• Problem requirements:
Print nothing except the lines of the listing below from the line with "Write the label of the box [461,94,1003,374]." to the line with "Give the box of the leafy", each exactly as written, both ends included.

--- Extracted entries ---

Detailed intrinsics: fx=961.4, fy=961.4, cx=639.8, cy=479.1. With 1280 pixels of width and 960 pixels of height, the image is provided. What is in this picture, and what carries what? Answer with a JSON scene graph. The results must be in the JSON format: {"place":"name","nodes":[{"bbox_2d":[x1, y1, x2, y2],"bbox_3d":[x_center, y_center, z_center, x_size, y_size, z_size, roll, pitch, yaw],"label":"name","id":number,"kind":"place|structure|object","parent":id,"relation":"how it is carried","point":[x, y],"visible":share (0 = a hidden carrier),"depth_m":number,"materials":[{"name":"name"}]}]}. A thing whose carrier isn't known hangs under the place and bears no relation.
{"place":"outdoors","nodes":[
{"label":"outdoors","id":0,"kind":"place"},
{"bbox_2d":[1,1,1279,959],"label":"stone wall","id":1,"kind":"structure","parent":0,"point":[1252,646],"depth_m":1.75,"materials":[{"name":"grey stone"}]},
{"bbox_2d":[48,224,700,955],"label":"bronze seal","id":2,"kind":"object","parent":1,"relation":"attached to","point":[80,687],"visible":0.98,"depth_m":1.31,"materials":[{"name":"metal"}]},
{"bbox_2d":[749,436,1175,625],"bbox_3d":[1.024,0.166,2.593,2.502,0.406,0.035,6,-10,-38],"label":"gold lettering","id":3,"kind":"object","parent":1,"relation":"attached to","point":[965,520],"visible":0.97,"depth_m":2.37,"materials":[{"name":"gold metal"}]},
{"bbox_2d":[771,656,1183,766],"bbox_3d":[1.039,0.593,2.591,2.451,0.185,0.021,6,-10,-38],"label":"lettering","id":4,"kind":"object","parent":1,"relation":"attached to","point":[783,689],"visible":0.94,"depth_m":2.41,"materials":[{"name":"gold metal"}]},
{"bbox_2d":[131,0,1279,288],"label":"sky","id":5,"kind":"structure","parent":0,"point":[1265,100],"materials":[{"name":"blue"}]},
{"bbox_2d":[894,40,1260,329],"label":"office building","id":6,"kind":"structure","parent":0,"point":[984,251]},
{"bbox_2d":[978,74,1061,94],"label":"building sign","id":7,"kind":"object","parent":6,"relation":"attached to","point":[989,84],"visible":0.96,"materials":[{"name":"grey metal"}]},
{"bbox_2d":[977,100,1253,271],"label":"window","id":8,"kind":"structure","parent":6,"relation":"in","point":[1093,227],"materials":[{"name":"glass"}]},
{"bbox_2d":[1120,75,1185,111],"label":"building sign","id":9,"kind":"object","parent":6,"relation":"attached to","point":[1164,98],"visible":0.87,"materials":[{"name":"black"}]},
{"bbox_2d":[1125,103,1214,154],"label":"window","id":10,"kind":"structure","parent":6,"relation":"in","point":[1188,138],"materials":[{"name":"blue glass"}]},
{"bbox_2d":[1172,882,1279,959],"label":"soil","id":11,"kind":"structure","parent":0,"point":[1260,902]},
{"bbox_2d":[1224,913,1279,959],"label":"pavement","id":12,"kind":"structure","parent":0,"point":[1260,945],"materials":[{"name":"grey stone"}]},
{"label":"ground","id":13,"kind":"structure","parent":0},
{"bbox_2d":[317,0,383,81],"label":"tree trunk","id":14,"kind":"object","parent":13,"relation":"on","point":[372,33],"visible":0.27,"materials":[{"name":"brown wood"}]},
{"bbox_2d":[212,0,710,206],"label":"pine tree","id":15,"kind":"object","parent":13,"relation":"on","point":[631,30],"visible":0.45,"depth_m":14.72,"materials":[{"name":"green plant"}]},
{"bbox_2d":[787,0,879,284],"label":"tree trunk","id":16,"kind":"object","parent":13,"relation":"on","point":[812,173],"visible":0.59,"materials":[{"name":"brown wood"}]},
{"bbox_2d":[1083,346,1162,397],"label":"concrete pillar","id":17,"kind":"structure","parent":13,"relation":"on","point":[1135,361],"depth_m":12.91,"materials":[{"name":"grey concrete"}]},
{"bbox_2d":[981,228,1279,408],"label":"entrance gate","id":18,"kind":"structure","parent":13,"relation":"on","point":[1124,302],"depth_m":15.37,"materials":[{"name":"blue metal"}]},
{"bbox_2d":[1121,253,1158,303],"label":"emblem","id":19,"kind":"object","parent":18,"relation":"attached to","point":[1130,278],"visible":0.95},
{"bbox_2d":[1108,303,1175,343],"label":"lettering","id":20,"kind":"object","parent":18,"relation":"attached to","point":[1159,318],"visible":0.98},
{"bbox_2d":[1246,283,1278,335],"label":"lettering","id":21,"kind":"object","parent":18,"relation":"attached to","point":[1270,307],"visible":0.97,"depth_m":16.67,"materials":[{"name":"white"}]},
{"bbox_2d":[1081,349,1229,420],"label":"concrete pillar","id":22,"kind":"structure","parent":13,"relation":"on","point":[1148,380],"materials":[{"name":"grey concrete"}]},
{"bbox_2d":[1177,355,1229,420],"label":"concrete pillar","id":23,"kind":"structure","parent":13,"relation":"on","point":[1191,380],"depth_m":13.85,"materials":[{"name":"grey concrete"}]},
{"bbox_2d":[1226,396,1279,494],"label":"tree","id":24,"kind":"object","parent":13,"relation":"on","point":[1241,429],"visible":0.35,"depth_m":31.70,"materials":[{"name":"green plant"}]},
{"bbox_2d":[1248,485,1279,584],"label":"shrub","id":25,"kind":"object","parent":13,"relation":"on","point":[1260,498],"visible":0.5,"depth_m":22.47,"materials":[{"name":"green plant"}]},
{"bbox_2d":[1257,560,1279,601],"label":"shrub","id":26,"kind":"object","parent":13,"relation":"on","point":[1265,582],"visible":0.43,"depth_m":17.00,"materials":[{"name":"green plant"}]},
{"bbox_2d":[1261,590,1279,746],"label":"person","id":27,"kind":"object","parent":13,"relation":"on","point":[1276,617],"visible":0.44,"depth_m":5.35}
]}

---
--- Extracted entries ---

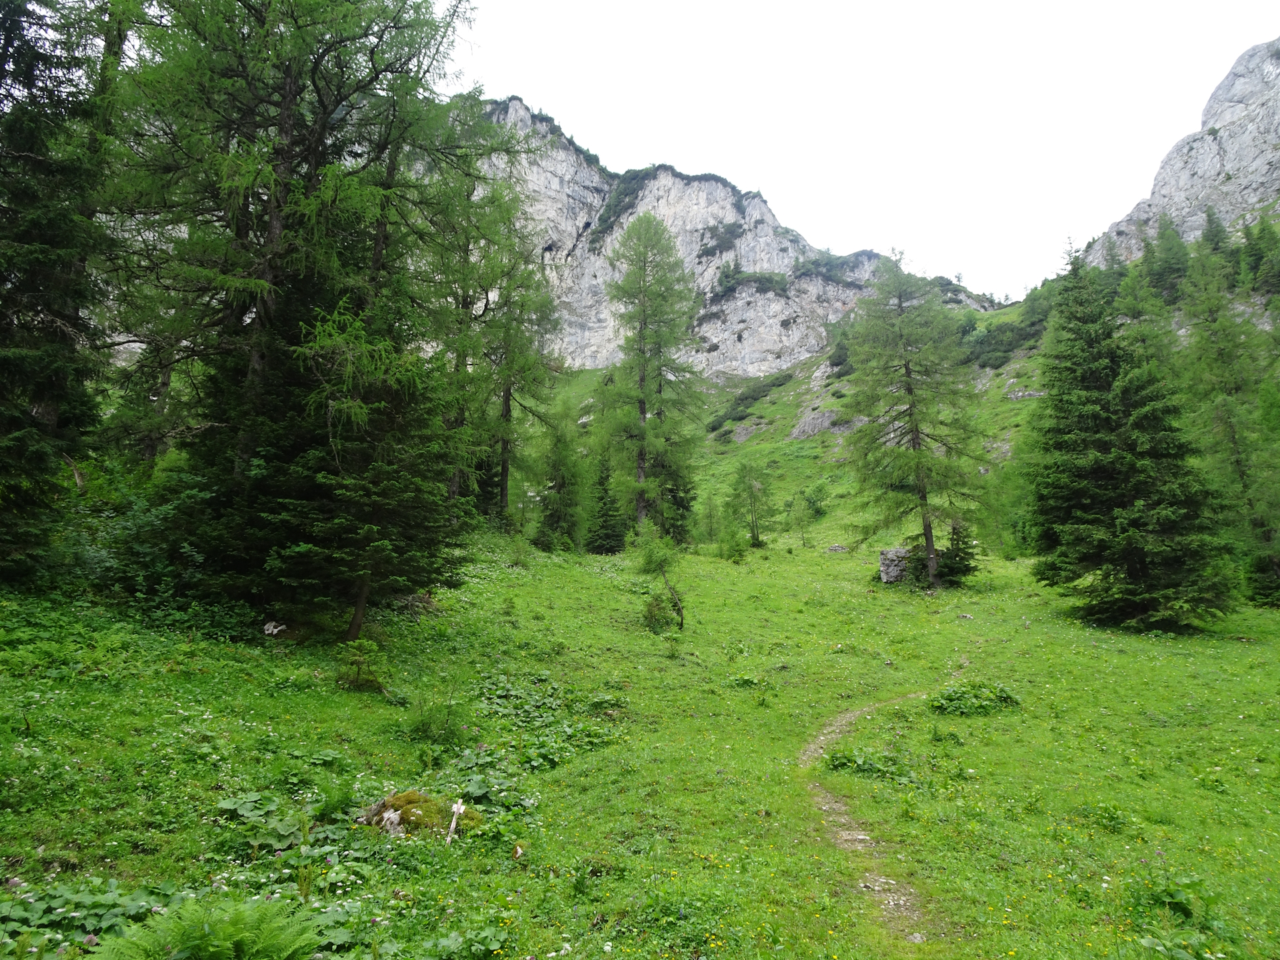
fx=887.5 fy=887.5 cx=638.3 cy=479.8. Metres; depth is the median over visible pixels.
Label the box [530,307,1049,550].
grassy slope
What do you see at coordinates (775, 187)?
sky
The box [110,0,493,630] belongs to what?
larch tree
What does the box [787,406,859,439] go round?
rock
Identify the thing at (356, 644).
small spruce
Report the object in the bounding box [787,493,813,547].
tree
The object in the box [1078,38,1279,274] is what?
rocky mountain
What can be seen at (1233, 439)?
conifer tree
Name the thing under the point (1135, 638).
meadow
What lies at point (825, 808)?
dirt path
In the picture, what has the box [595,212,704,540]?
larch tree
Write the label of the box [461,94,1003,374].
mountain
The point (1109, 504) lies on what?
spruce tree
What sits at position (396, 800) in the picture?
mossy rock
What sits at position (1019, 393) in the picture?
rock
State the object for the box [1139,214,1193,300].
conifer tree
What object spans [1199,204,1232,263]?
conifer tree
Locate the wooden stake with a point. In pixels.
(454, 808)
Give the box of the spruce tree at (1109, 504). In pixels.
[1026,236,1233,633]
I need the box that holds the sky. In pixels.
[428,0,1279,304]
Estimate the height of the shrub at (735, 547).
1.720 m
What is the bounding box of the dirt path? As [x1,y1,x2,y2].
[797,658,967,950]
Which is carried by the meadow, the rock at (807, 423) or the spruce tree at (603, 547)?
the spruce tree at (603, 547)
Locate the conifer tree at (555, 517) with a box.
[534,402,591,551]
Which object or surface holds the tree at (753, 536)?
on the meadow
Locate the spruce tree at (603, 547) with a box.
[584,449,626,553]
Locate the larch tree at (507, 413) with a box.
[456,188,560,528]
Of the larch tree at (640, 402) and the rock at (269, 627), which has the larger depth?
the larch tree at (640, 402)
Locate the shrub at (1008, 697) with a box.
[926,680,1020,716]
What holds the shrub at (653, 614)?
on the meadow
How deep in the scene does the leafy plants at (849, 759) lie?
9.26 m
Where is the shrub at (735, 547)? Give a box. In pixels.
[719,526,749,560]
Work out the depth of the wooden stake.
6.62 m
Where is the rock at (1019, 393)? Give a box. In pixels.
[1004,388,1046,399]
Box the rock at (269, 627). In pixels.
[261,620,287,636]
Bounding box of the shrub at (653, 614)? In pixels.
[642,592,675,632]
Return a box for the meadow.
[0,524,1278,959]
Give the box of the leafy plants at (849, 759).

---

• Expected answer:
Write the label of the box [461,94,1003,374].
mountain
The point (1109, 504) lies on what?
spruce tree
What sits at position (396, 800) in the picture?
mossy rock
What sits at position (1019, 393) in the picture?
rock
State the object for the box [1139,214,1193,300].
conifer tree
What object spans [1199,204,1232,263]?
conifer tree
Locate the wooden stake with a point. In pixels.
(454, 808)
Give the box of the spruce tree at (1109, 504). In pixels.
[1026,236,1233,633]
I need the box that holds the sky. In pixels.
[428,0,1279,304]
Estimate the height of the shrub at (735, 547).
1.720 m
What is the bounding box of the dirt path? As [x1,y1,x2,y2].
[797,658,967,950]
Which is carried by the meadow, the rock at (807, 423) or the spruce tree at (603, 547)?
the spruce tree at (603, 547)
Locate the conifer tree at (555, 517) with a box.
[534,402,591,551]
Which object or surface holds the tree at (753, 536)?
on the meadow
Locate the spruce tree at (603, 547) with a box.
[584,449,626,553]
Locate the larch tree at (507, 413) with a box.
[456,188,560,528]
Of the larch tree at (640, 402) and the rock at (269, 627), which has the larger depth?
the larch tree at (640, 402)
Locate the shrub at (1008, 697) with a box.
[926,680,1020,716]
What holds the shrub at (653, 614)?
on the meadow
How deep in the scene does the leafy plants at (849, 759) lie?
9.26 m
Where is the shrub at (735, 547)? Give a box. In pixels.
[719,526,749,560]
Work out the depth of the wooden stake.
6.62 m
Where is the rock at (1019, 393)? Give a box. In pixels.
[1004,388,1046,399]
Box the rock at (269, 627). In pixels.
[261,620,287,636]
Bounding box of the shrub at (653, 614)? In pixels.
[642,592,675,632]
Return a box for the meadow.
[0,524,1278,959]
Give the box of the leafy plants at (849, 759).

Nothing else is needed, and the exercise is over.